33 Ductus venosus: Present at birth, but looses functionality within minutes. Structurally closed 3-7 days after birth Leaves a fibrous remnant in the liver called the ligamentum venosum

34 Pulmonary venous system The pulmonary veins are not derived from pre-existing embryonic veins. They form de novo as the lungs develop and drain the capillary beds of the lung tissue into the left atrium. Initially this drainage is via a single trunk; however, as the embryo develops, this trunk is incorporated into the wall of the left atrium. By 8-9 weeks, this results in the 4 pulmonary veins that originally connected to the common trunk, emptying separately into the left atrium.
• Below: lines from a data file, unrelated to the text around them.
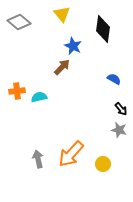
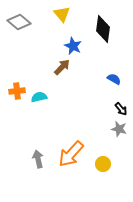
gray star: moved 1 px up
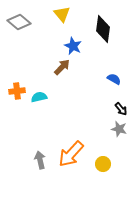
gray arrow: moved 2 px right, 1 px down
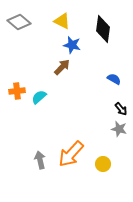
yellow triangle: moved 7 px down; rotated 24 degrees counterclockwise
blue star: moved 1 px left, 1 px up; rotated 12 degrees counterclockwise
cyan semicircle: rotated 28 degrees counterclockwise
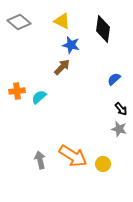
blue star: moved 1 px left
blue semicircle: rotated 72 degrees counterclockwise
orange arrow: moved 2 px right, 2 px down; rotated 100 degrees counterclockwise
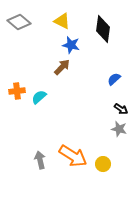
black arrow: rotated 16 degrees counterclockwise
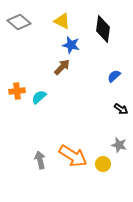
blue semicircle: moved 3 px up
gray star: moved 16 px down
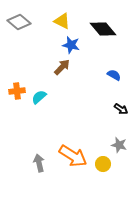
black diamond: rotated 48 degrees counterclockwise
blue semicircle: moved 1 px up; rotated 72 degrees clockwise
gray arrow: moved 1 px left, 3 px down
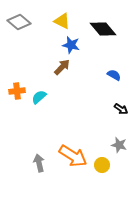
yellow circle: moved 1 px left, 1 px down
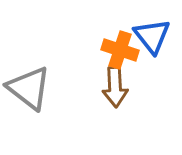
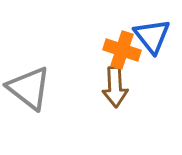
orange cross: moved 2 px right
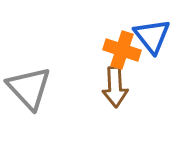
gray triangle: rotated 9 degrees clockwise
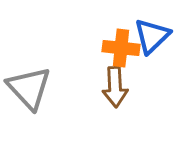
blue triangle: rotated 24 degrees clockwise
orange cross: moved 1 px left, 2 px up; rotated 12 degrees counterclockwise
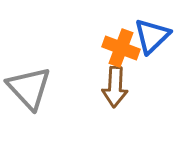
orange cross: rotated 15 degrees clockwise
brown arrow: rotated 6 degrees clockwise
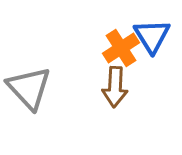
blue triangle: rotated 18 degrees counterclockwise
orange cross: rotated 36 degrees clockwise
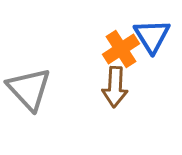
orange cross: moved 1 px down
gray triangle: moved 1 px down
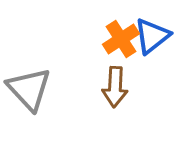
blue triangle: rotated 24 degrees clockwise
orange cross: moved 10 px up
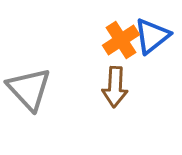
orange cross: moved 1 px down
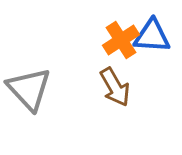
blue triangle: rotated 42 degrees clockwise
brown arrow: rotated 33 degrees counterclockwise
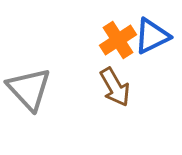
blue triangle: rotated 30 degrees counterclockwise
orange cross: moved 3 px left
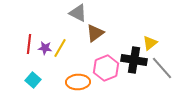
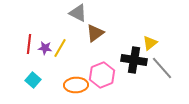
pink hexagon: moved 4 px left, 7 px down
orange ellipse: moved 2 px left, 3 px down
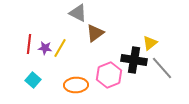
pink hexagon: moved 7 px right
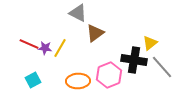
red line: rotated 72 degrees counterclockwise
gray line: moved 1 px up
cyan square: rotated 21 degrees clockwise
orange ellipse: moved 2 px right, 4 px up
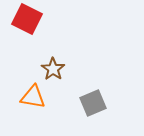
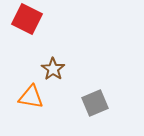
orange triangle: moved 2 px left
gray square: moved 2 px right
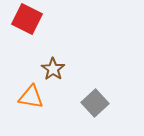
gray square: rotated 20 degrees counterclockwise
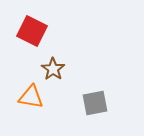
red square: moved 5 px right, 12 px down
gray square: rotated 32 degrees clockwise
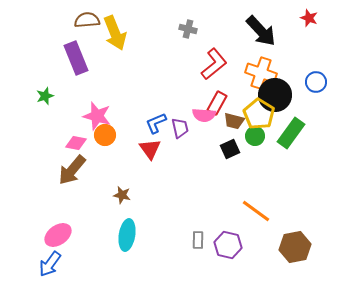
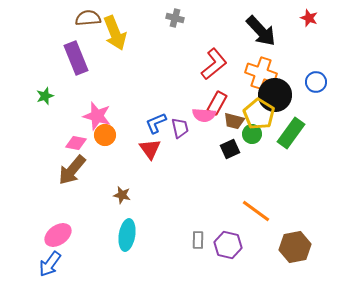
brown semicircle: moved 1 px right, 2 px up
gray cross: moved 13 px left, 11 px up
green circle: moved 3 px left, 2 px up
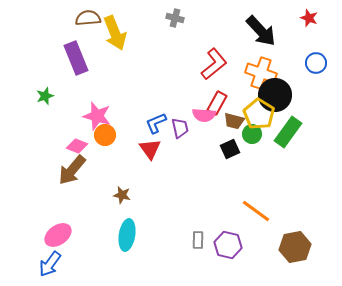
blue circle: moved 19 px up
green rectangle: moved 3 px left, 1 px up
pink diamond: moved 1 px right, 3 px down; rotated 10 degrees clockwise
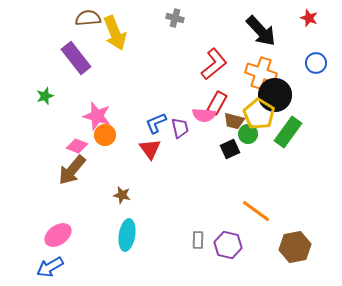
purple rectangle: rotated 16 degrees counterclockwise
green circle: moved 4 px left
blue arrow: moved 3 px down; rotated 24 degrees clockwise
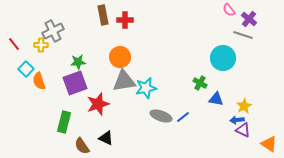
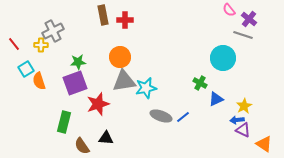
cyan square: rotated 14 degrees clockwise
blue triangle: rotated 35 degrees counterclockwise
black triangle: rotated 21 degrees counterclockwise
orange triangle: moved 5 px left
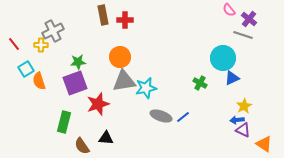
blue triangle: moved 16 px right, 21 px up
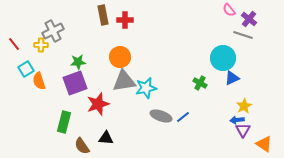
purple triangle: rotated 35 degrees clockwise
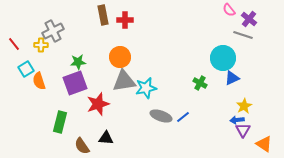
green rectangle: moved 4 px left
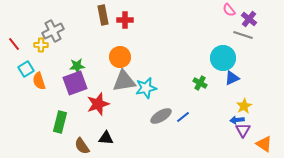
green star: moved 1 px left, 4 px down
gray ellipse: rotated 50 degrees counterclockwise
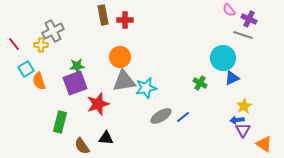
purple cross: rotated 14 degrees counterclockwise
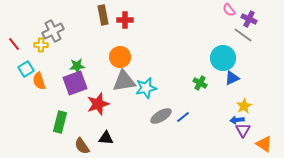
gray line: rotated 18 degrees clockwise
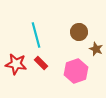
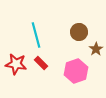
brown star: rotated 16 degrees clockwise
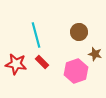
brown star: moved 1 px left, 5 px down; rotated 24 degrees counterclockwise
red rectangle: moved 1 px right, 1 px up
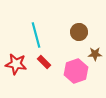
brown star: rotated 16 degrees counterclockwise
red rectangle: moved 2 px right
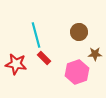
red rectangle: moved 4 px up
pink hexagon: moved 1 px right, 1 px down
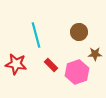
red rectangle: moved 7 px right, 7 px down
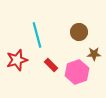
cyan line: moved 1 px right
brown star: moved 1 px left
red star: moved 1 px right, 4 px up; rotated 25 degrees counterclockwise
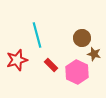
brown circle: moved 3 px right, 6 px down
brown star: rotated 16 degrees clockwise
pink hexagon: rotated 15 degrees counterclockwise
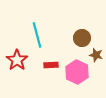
brown star: moved 2 px right, 1 px down
red star: rotated 20 degrees counterclockwise
red rectangle: rotated 48 degrees counterclockwise
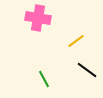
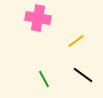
black line: moved 4 px left, 5 px down
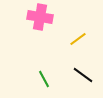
pink cross: moved 2 px right, 1 px up
yellow line: moved 2 px right, 2 px up
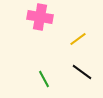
black line: moved 1 px left, 3 px up
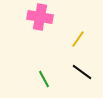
yellow line: rotated 18 degrees counterclockwise
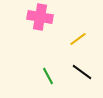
yellow line: rotated 18 degrees clockwise
green line: moved 4 px right, 3 px up
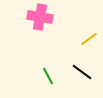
yellow line: moved 11 px right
35 Umbilical Veins As the placental circulation develops, two umbilical veins initially return blood from the placenta to the sinus venosus. As development continues, the right umbilical vein degenerates and the placental blood ends up being returned to the heart by the left umbilical vein via the ductus venosus. This blood flow ceases at birth when the umbilical cord is cut. Subsequently, the lumen within the left umbilical vein is obliterated by cell growth from the walls and the remnant of this vessel becomes the round ligament of the liver. Umbilical Arteries Develop as branches off the posterior dorsal aorta that extend along the allantoic stalk out to the placenta.